▸ Assignment: Search the listing below for the word "عقار" and copy each line where it appears.

-=-=-

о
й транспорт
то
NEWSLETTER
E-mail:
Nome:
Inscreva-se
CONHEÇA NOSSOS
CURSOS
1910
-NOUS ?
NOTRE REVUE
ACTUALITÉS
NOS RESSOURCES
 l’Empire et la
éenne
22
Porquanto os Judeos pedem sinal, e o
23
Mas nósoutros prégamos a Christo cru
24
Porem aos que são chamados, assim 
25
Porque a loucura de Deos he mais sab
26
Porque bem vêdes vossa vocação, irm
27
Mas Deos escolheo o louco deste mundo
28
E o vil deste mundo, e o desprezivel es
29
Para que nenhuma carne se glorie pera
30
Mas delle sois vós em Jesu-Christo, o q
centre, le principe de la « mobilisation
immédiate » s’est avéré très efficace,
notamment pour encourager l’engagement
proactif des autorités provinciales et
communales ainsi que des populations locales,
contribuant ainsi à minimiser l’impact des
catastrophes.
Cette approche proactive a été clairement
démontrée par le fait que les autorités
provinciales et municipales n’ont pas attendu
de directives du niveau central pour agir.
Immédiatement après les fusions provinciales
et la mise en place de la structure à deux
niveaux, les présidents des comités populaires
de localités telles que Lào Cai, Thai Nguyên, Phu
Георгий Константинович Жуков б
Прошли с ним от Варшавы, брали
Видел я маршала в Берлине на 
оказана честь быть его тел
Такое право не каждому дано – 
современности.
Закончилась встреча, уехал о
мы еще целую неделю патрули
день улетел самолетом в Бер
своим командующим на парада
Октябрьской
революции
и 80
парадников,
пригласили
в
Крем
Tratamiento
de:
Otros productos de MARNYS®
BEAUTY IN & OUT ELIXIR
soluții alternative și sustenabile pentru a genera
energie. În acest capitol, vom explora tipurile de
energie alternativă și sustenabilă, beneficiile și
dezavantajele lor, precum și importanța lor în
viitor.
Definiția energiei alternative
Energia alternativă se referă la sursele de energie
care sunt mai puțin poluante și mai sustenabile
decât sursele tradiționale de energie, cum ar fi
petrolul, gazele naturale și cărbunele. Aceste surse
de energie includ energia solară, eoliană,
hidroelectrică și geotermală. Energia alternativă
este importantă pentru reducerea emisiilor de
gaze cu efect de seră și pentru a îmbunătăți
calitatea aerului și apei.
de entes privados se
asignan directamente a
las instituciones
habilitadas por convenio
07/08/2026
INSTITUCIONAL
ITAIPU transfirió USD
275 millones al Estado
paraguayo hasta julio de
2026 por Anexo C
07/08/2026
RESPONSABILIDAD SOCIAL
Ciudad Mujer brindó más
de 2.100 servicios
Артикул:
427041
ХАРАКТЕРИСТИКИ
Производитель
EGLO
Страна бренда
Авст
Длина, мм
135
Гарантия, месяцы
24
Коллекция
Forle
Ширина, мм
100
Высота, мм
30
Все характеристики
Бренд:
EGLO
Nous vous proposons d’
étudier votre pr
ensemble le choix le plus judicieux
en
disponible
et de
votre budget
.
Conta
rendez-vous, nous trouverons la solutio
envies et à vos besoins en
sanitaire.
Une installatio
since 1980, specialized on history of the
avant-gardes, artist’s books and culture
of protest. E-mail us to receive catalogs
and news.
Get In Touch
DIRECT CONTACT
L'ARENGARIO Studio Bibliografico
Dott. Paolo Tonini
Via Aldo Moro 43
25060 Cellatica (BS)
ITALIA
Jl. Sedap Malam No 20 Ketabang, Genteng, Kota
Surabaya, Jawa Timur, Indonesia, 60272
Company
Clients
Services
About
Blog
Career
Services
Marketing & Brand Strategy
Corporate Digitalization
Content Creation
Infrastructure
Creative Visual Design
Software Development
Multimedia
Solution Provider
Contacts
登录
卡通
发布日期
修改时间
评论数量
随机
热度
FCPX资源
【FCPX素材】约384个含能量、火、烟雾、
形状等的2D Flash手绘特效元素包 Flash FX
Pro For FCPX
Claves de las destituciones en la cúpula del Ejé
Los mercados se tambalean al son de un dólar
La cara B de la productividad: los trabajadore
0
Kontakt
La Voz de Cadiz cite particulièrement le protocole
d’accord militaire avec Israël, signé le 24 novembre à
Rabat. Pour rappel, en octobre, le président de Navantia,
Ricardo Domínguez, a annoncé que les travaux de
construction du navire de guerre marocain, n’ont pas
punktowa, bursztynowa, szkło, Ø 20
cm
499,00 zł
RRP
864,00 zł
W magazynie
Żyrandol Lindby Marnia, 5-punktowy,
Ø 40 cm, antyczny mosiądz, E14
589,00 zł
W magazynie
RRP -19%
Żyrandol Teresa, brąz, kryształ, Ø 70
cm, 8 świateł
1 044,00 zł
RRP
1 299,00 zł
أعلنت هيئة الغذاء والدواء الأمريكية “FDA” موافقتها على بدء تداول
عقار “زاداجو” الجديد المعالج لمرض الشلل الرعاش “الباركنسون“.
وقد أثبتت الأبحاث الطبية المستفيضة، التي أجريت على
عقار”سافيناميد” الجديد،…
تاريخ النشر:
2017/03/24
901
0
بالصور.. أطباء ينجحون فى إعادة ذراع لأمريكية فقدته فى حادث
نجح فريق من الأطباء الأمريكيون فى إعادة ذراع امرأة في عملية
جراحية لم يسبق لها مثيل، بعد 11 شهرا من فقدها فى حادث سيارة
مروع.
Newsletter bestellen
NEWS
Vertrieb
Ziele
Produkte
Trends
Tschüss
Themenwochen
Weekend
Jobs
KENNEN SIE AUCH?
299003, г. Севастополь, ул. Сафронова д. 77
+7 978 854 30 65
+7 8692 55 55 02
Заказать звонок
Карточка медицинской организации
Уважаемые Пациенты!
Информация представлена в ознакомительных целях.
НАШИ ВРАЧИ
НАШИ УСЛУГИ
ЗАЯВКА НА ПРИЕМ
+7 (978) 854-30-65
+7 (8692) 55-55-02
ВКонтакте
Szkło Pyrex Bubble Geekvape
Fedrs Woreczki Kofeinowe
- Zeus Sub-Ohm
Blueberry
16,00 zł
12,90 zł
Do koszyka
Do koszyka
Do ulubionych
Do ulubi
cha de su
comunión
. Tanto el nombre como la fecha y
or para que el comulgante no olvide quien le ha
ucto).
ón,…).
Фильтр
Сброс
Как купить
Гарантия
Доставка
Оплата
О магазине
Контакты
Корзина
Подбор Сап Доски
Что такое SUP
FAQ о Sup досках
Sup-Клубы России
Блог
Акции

-=-=-

▸ Finished exercise:
عقار “زاداجو” الجديد المعالج لمرض الشلل الرعاش “الباركنسون“.
عقار”سافيناميد” الجديد،…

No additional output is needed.